Me indica que la siga dentro de su casa. Nunca he estado en tantas casas del edificio como en los últimos días. Cuando entro parece que he dado un salto en el tiempo. Todo está viejo, cubierto de polvo. Los cuadros están amarillentos, cuarteados. Es imposible saber el color original. Una mesa de madera, una única silla. En el fregadero de loza blanca, solo hay un plato usado. La nevera de esquinas redondeadas hace un ruido como de diésel. En el suelo, un vaso vacío. Ya había oído decir que la señora Roudan era la más antigua del edificio, pero no sabía que llevaba tanto tiempo.
Arrastra un viejo taburete y me ofrece la silla. Declino la oferta:
—Prefiero que sea al revés, si no le importa.
Acepta sin hacerse rogar. Parece que sufre de la espalda. Lo que no es de extrañar si se tienen en cuenta los carritos sobrecargados que arrastra por la escalera.
—Quizá no lo sabes, Julie, pero te conozco desde hace mucho. Hace algún tiempo planchaba para los vecinos de tus padres. Y solía oírte reír en el jardín, con tus amigos.
—Nunca me lo había dicho.
—No suelo hablar demasiado. Pero me alegré mucho cuando te mudaste aquí.
Es extraño pero me parece que mira la baguette con ganas.
—Debes de preguntarte por qué te he pedido que subas.
—Efectivamente.
—Confío en ti.

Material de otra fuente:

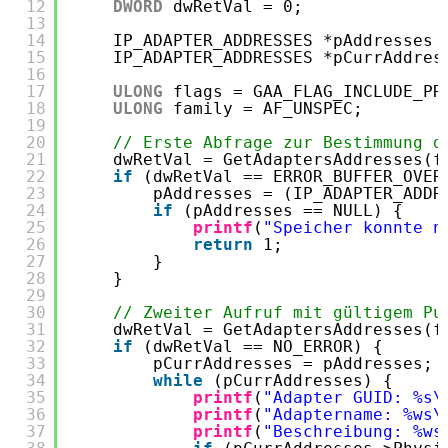
12
DWORD
dwRetVal = 0;
13
14
IP_ADAPTER_ADDRESSES *pAddresses 
15
IP_ADAPTER_ADDRESSES *pCurrAddres
16
17
ULONG
flags = GAA_FLAG_INCLUDE_PR
18
ULONG
family = AF_UNSPEC;
19
20
// Erste Abfrage zur Bestimmung d
21
dwRetVal = GetAdaptersAddresses(f
22
if
(dwRetVal == ERROR_BUFFER_OVER
23
pAddresses = (IP_ADAPTER_ADDR
24
if
(pAddresses == NULL) {
25
printf
(
"Speicher konnte n
26
return
1;
27
}
28
}
29
30
// Zweiter Aufruf mit gültigem Pu
31
dwRetVal = GetAdaptersAddresses(f
32
if
(dwRetVal == NO_ERROR) {
33
pCurrAddresses = pAddresses;
34
while
(pCurrAddresses) {
35
printf
(
"Adapter GUID: %s\
36
printf
(
"Adaptername: %ws\
37
printf
(
"Beschreibung: %ws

Y quisiera pedirte una cosa. Me voy a marchar unos días.
—¿De viaje?
—La verdad es que no. Voy al hospital.
Levanto las cejas.
—Espero que no sea nada grave.
—En junio me hice unos análisis y los resultados no fueron del todo buenos. El médico pidió que me hicieran más pruebas y me han encontrado algo. Hace una semana me hicieron una extracción y ahora me van a ingresar, por lo menos durante un mes.
Me dice todo eso sin ninguna emoción aparente.
—Como puedes ver, no soy rica. Y si la Seguridad Social no se hiciera cargo de todo ya estaría muerta.
—¿Y qué puedo hacer por usted?
Me señala la puerta de su habitación.
—Quiero que te ocupes de lo único que todavía me importa un poco.
«Me va a pedir que alimente a la familia de refugiados que esconde en su habitación. Es algo que le pega, es buena persona».
—… si algún día regreso voy a necesitarlo.
Se levanta apoyándose sobre la mesa y va a su habitación a pasitos. Una cama vieja con un cabecero como los de antes, un edredón casi entero rasgado y una mesilla sobre la que hay una foto semiborrada apoyada en una lámpara de otra época, un armario remachado y un cuadro polvoriento de colores desvaídos con una escena de la siega.
Va hacia la ventana, la abre y saca una pierna por ella. Me precipito:
—¡No salte!
Ella se echa a reír.
—No te preocupes, Julie. Mira.
Me señala el exterior y pongo los ojos como platos. Al pie de la ventana, descubro un huertecito montado en la azotea del edificio intermedio. Tomates, lechugas, guisantes, otras legumbres y algunas fresas desplegadas en ese jardín clandestino y suspendido.
—Yo misma lo he habilitado poco a poco. Cada día subo a escondidas tierra en mi carrito y cultivo cosas. Nadie lo sabe. Quizá lo averigüen algún día los del edificio de al lado, pero ya veré lo que hago.
Creo que está orgullosa de mi expresión de incredulidad. Hace falta ingenio y valor para llevar a cabo un proyecto semejante en este sitio.
—Me gustaría mucho que vinieras a regar durante mi ausencia. No sabes lo que me ha costado montar todo esto. Me daría mucha pena que se murieran. De hecho, deberías probar estas verduras, sería una pena que se echaran a perder.
Estoy impresionada, conmovida.
—¿Por qué no me lo dijo antes? Hubiera podido ayudarla.
—Cada cual tiene su vida. No me gusta molestar.
—¿Cuándo tiene que irse al hospital?